Friday, Mar 03, 2006 at 00:10
My personal opinion on this is that this particular vehicle exists in a very wierd
grey area.
The basic vehicle, Chassis, body
suspension, wheels tyres etc are more than capable of handling the 3200kg limit of the manual transmission model. Then they take the manual out, insert an automatic, change nothing else, and you lose 700kg of towing capacity.
I think that Nissan lower the towing weight because the Auto transmission simply won't take the strain if you were to tow over 2500kg continuously. It's a reliability and warranty thing. Nothing to do with the rest of the vehicle. It's not going to run off the road, collapse the
suspension, cause tyre blowouts etc just because you put 2600kg on the back. It might break the transmission (And I stress the might) and this could cause an accident.
This is the only vehicle I know of that is in this situation.
And in my dealings, Insurance companies aren't all that bad either.
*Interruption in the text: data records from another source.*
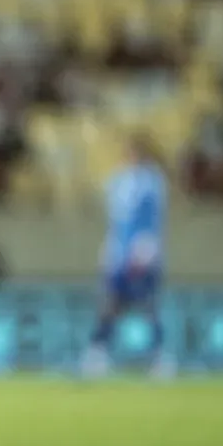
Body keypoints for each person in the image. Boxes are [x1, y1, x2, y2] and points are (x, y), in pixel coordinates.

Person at [82, 133, 170, 378]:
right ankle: (98, 352)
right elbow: (114, 220)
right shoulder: (118, 180)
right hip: (118, 254)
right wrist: (109, 248)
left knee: (148, 305)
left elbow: (153, 218)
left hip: (143, 252)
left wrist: (146, 248)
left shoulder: (152, 181)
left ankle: (159, 356)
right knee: (110, 303)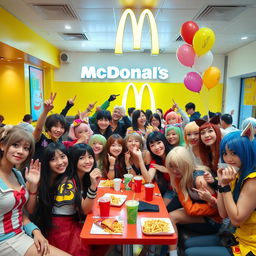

They don't 'wipe you' if it's not your fault even if your vehicle is technically unroadworthy. Look at all those 4WD running around with larger tyres. they are generally ALL unroadworthy but the Insurance companies don't 'wipe' them. Nearly every 4WD properly set up for outback touring with Bullbar, winch, roofbasket, rear drawers,
suspension lift etc is unroadworthy as they are over GVM or have tyre/
suspension lift irregularities and the insurance companies generally pay out on them.
If the accident is caused by you and contributed to by the item that causes the vehicle to be unroadworthy then yes, they probably would 'wipe' you. But they'd have to know about it first.